In Lake Huron, the first match might have gone to the invasive species -- zebra and quagga mussels, sea lamprey and worse -- but now we're in the first round of the rematch.
"We were seeing the invasives taking over everything," said Jim Johnson, a Michigan Department of Natural Resources fisheries biologist. "Now we're seeing the natives strike back. And I think that's pretty cool."
Johnson was one of the featured speakers Wednesday night at the 2011 Great Lakes Fisheries Workshop, sponsored by the Blue Water Sportfishing Association in Port Huron.
The natives still are a little wobbly, though.
Lake Huron fishing was better in 2010 than in 2009, but it's still in pretty dismal shape after the alewives disappeared from the lake in 2004, taking most of the salmon fishery with them. The alewives disappeared because the invasive mussels vacuumed all the food out of the lake.
Since then, the predator-prey relationships in the lake have been adjusting to the new normal.
Unfortunately for anglers targeting salmon, chinooks have had trouble adjusting. Chinook salmon expect to dine at a table set by alewives. They're not adaptable enough to look elsewhere for sustenance.
"Chinooks are uniquely wedded to alewives," Johnson said. "Without the alewife, they can't find their niche out there."
In the summer of 2000, chinook salmon accounted for 58% of the Lake Huron catch. Last year, the king of the lake was walleye, accounting for 49% of the catch. The difference is more than percentages.

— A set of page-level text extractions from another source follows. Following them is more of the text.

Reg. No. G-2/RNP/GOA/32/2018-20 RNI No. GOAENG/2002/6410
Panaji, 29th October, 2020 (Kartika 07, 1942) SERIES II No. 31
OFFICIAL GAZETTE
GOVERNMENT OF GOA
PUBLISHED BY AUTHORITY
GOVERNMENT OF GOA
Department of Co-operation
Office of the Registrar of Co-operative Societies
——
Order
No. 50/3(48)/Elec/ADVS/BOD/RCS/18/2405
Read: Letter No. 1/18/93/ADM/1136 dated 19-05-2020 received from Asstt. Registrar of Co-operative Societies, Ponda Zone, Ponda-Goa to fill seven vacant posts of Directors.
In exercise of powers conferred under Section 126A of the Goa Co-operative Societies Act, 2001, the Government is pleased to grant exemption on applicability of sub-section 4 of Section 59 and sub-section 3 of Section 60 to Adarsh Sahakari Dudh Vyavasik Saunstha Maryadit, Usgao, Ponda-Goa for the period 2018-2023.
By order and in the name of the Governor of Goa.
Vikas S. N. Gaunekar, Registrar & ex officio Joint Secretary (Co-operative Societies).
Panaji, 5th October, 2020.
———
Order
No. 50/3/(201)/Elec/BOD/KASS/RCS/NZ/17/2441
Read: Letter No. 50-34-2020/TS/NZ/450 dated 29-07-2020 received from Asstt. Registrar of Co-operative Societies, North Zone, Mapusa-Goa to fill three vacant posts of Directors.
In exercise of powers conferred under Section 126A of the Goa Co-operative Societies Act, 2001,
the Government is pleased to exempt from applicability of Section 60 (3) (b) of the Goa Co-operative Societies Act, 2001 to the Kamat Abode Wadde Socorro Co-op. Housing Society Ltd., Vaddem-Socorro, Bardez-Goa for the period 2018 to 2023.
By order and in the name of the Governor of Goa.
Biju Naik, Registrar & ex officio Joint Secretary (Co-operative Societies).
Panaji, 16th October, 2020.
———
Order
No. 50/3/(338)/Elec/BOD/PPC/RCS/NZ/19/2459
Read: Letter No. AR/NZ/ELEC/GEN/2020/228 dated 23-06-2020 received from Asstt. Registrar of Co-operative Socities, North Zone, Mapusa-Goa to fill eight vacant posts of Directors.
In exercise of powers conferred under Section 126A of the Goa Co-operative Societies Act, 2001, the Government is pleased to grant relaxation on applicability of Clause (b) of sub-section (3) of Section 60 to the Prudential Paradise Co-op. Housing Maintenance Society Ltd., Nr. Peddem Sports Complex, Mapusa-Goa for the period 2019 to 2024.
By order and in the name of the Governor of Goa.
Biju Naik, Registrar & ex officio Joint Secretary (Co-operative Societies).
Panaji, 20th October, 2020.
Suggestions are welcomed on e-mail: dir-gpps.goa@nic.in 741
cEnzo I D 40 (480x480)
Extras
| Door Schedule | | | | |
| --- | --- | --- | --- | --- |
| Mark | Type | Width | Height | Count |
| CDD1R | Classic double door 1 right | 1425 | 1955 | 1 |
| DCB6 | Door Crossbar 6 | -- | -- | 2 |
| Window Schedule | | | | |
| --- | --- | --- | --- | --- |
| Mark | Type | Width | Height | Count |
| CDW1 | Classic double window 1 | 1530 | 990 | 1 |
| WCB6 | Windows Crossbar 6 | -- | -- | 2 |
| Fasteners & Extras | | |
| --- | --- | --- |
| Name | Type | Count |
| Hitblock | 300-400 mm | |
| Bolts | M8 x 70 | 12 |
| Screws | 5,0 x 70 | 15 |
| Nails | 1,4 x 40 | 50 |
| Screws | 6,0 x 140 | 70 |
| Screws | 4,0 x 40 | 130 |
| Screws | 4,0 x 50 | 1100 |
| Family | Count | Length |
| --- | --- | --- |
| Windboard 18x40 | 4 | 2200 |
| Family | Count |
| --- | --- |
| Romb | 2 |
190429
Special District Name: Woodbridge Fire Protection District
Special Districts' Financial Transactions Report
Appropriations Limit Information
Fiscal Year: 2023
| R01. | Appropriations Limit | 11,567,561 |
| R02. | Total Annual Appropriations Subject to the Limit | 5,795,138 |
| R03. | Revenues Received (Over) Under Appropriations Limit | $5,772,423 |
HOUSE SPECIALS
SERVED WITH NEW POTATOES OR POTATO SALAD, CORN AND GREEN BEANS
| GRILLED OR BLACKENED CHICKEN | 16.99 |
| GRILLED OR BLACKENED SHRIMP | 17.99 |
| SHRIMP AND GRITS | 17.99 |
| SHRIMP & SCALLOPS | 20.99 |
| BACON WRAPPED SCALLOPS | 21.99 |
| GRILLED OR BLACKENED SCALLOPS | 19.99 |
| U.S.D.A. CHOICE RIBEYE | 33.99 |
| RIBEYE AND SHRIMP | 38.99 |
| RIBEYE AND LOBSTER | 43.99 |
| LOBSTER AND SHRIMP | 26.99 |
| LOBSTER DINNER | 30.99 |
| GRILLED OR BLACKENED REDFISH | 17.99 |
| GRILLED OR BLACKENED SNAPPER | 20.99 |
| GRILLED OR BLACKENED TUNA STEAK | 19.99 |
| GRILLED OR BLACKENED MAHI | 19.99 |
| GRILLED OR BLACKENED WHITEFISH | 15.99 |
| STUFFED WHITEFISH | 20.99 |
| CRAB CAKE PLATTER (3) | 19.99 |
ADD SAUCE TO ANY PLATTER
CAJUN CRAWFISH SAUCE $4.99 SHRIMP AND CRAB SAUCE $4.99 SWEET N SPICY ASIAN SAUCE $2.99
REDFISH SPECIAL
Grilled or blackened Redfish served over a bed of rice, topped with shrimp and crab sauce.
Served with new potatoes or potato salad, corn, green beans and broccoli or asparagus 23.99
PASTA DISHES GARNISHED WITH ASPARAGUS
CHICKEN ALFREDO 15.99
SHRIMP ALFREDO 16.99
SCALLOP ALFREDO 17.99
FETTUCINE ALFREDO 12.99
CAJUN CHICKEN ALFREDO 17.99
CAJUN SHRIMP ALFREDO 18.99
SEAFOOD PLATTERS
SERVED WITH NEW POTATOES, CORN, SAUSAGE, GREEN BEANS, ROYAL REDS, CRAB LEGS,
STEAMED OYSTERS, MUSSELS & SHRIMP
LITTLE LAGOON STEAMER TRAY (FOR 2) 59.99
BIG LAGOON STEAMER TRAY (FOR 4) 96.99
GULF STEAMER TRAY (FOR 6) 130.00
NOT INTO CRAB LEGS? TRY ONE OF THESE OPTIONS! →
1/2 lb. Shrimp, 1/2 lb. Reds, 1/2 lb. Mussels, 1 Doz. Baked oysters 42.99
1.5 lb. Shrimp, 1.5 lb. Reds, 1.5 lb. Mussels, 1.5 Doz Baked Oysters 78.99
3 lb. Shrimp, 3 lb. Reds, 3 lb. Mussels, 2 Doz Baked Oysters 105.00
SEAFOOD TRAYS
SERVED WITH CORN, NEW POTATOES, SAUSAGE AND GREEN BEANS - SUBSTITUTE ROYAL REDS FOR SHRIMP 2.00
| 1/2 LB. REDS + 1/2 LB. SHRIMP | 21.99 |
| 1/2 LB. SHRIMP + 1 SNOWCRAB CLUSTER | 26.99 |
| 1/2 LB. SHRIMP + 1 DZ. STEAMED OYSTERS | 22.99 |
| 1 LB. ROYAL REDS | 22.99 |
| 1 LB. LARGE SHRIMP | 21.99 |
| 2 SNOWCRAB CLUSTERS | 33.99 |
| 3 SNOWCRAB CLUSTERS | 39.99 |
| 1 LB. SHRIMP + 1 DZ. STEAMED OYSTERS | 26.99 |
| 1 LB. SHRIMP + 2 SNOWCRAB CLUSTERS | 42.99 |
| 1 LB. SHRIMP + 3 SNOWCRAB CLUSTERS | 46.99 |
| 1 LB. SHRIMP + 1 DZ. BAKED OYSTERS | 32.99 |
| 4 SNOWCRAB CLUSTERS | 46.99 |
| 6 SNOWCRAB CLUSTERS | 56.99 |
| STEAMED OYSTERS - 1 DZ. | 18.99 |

After years in the 1990s when anglers out of Thumb ports boated as many as 30,000 salmon, they weighed in just 174 last year. And they didn't weigh much. There hasn't been a Master Angler fish from Lake Huron since 2004.
It's not just trophies.
The salmon crash, Johnson said, has cost Lake Huron fishing towns such as Lexington, Port Sanilac, Harbor Beach and on up the coast $1 million to $2 million a year.
People aren't showing up to fish. That's a mistake, because fish are out there.
"Walleye catches in the main basin fishing ports has just soared," Johnson told the 70 or so anglers at the workshop. The "main basin" is Lake Huron excluding Saginaw Bay and Georgian Bay.
Soaring can't begin to describe what's happening to Saginaw Bay walleye.
For that, much of the thanks goes to those invasive mussels. They kept alewives from growing up and becoming one of the main predators of baby walleyes. With nothing eating just-hatched fry, more walleye are growing up into sport fish.
They're growing up smart, unlike the salmon. Walleyes are one species that has developed a taste for invasive round gobies.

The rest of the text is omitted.